DATA TO PROCESS -

---

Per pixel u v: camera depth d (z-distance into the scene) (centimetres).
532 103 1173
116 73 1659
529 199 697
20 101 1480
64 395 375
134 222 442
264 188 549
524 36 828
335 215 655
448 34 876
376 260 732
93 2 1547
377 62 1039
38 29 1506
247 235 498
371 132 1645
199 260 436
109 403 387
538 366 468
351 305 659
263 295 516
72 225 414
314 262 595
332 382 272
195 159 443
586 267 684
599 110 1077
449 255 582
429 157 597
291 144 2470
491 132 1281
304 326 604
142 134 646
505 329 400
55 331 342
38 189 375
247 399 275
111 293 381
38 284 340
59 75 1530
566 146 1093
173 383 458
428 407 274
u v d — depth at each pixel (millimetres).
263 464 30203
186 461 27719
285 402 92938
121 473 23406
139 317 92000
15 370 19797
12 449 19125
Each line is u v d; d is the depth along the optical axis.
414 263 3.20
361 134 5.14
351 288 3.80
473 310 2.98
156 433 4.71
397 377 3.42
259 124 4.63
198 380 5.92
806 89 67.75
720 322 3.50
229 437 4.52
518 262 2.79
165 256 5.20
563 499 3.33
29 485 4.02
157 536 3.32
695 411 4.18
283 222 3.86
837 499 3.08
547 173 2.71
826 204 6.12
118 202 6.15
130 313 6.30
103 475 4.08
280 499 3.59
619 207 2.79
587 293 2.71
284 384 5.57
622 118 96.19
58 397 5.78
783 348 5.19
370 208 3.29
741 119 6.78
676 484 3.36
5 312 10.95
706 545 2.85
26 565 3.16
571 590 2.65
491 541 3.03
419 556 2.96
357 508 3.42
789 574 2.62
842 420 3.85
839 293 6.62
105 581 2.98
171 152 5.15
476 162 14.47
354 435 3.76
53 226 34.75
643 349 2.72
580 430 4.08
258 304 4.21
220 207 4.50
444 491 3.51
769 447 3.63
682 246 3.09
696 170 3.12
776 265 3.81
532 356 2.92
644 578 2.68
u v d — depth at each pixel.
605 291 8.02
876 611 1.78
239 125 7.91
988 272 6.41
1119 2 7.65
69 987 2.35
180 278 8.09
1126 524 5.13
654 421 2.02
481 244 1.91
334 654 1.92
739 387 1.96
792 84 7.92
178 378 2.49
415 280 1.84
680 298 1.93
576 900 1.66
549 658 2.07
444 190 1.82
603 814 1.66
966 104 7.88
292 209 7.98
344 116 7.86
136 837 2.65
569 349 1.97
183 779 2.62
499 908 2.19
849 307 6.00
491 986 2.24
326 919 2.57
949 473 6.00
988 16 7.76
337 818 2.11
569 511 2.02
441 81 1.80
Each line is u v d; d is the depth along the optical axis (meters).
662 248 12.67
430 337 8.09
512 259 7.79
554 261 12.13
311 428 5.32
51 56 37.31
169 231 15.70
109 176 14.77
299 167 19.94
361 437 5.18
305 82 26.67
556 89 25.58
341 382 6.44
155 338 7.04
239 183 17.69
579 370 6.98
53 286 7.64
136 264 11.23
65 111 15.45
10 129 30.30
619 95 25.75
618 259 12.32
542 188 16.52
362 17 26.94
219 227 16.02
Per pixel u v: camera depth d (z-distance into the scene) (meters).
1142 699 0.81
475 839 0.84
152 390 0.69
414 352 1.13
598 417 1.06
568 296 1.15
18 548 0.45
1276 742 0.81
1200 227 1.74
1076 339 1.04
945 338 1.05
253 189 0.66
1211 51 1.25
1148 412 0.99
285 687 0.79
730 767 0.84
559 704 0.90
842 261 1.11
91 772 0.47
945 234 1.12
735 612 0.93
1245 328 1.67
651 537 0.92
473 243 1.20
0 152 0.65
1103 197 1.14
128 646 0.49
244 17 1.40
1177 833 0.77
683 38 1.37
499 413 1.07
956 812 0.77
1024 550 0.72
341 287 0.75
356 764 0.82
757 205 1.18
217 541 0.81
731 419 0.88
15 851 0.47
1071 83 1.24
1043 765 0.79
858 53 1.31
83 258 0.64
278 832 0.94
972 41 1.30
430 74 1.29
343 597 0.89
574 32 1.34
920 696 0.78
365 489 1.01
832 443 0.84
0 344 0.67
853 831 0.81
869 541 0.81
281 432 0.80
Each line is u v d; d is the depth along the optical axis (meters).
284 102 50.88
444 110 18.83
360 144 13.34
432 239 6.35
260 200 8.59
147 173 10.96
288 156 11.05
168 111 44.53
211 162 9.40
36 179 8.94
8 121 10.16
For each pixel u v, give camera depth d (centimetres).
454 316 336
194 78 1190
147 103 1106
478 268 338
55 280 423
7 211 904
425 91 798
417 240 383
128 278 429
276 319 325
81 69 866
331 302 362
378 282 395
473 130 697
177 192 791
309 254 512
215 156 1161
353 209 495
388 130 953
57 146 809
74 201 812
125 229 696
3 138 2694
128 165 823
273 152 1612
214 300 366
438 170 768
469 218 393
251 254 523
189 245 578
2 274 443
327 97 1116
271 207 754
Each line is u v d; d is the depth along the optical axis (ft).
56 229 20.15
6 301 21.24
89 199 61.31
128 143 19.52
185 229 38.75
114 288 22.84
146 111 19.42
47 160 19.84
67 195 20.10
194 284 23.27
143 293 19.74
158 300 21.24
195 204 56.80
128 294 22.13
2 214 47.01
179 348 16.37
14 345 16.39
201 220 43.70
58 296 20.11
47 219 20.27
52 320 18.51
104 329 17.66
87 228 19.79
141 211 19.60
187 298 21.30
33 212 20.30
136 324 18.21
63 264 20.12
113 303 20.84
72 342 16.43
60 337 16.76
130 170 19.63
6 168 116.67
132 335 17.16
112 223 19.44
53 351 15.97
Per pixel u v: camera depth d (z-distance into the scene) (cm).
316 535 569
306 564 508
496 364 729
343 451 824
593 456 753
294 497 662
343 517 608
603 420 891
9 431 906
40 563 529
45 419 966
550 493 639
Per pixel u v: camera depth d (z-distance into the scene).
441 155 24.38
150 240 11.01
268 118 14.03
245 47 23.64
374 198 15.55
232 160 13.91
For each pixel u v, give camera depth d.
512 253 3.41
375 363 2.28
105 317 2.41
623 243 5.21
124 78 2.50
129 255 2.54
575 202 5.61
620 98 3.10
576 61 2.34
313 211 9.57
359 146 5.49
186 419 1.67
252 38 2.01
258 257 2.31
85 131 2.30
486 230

---

Repeat exactly, please, each line from the beginning of the data through the line with "259 124 4.63" in it, and only those lines.

RESULT OF THIS TASK -
Per pixel u v: camera depth d (z-distance into the scene) (centimetres).
532 103 1173
116 73 1659
529 199 697
20 101 1480
64 395 375
134 222 442
264 188 549
524 36 828
335 215 655
448 34 876
376 260 732
93 2 1547
377 62 1039
38 29 1506
247 235 498
371 132 1645
199 260 436
109 403 387
538 366 468
351 305 659
263 295 516
72 225 414
314 262 595
332 382 272
195 159 443
586 267 684
599 110 1077
449 255 582
429 157 597
291 144 2470
491 132 1281
304 326 604
142 134 646
505 329 400
55 331 342
38 189 375
247 399 275
111 293 381
38 284 340
59 75 1530
566 146 1093
173 383 458
428 407 274
u v d — depth at each pixel (millimetres).
263 464 30203
186 461 27719
285 402 92938
121 473 23406
139 317 92000
15 370 19797
12 449 19125
Each line is u v d; d is the depth along the optical axis.
414 263 3.20
361 134 5.14
351 288 3.80
473 310 2.98
156 433 4.71
397 377 3.42
259 124 4.63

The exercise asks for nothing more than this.